Melanie Killen, Ph. D. is an American developmental psychologist and Distinguished University Professor in the Department of Human Development and Quantitative Methodology, and Professor of Psychology (Affiliate) at the University of Maryland. She is also Honorary Professor of Psychology at the University of Kent, Canterbury, UK. She is the Director of the Social and Moral Development Lab at the University of Maryland.

== Funding ==
Killen is supported, in part, by funding from the National Institute of Child Health and Human Development (NICHD), and the National Science Foundation (NSF) for her research.

== Awards and honors ==

- Elected member of the National Academy of Education (2024)

- Recipient of the Jean Piaget Society Award for Distinguished Contribution to Development Science (2024)

- Fellow of the American Psychological Association (APA) (2014)

- Fellow of the Association for Psychological Science (APS)

- Fellow of the Society for the Psychology Study of Social Issues (SPSSI) (2013)

== Education ==
Killen obtained her Ph.D. in Developmental Psychology from the University of California, Berkeley, where she was a NIMH Predoctoral trainee. Her PhD advisor was Elliot Turiel. She received her B.A. in Psychology from Clark University, where she was awarded a New England Psychological Association undergraduate Honorary Fellow.

== Research ==

Killen, along with Adam Rutland, developed the Social Reasoning Developmental (SRD) model which draws on social domain theory and social identity theory to investigate children's and adolescents' evaluations. predictions, and reasoning about intergroup relationships. Intergroup relationships are defined as contexts in which individuals make decisions that bear on group identity, such as gender, race, ethnicity, immigrant status, wealth status, religion, and nationality, and reflect group dynamics.

Research guided by the theory has shown that children and adolescents use multiple forms of reasoning, morality, group identity, and psychological knowledge when making decisions and evaluating intergroup contexts. Morality includes fairness, equality, others' welfare, wrongfulness of discrimination and rights Group identity includes group dynamics, in-group preferences and outgroup distrust, which are often activated in contexts of threat. Further, group advantaged and disadvantaged status, and group functioning are often incorporated in children's decisions to include and exclude peers. As well, psychological knowledge including attributions of intentions and mental state knowledge are significant factors contributing to decisions about actions in intergroup contexts.
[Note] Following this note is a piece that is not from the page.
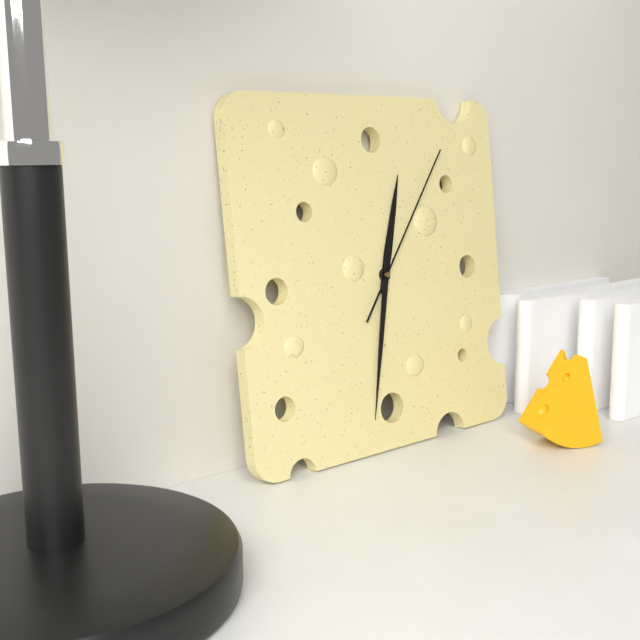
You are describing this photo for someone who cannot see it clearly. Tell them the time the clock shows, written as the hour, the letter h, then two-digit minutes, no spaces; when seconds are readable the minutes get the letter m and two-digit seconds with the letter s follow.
12h32m06s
== Educational Programs ==
Killen received funding from the National Science Foundation and the National Institutes of Child Health and Human Development to conduct randomized control trial (RCT) of a program developed by her team designed to reduce prejudice and bias and promote positive intergroup friendships in childhood. The program is called Developing Inclusive Youth (DIY) and has a teaching component called Teaching Inclusive Youth (TIY). The results were promising for reducing bias in classrooms contexts and increasing the desire to play with diverse peers. The program has been implemented in schools interested in addressing prejudice and bias in childhood.

== Media and Policy Applications ==
In 2011-2012, Killen and her research team were commissioned by Anderson Cooper at CNN AC360 to conduct a study on children's racial biases which aired in April 2012, and won an Emmy Award for Outstanding News and Analysis, October 1, 2013.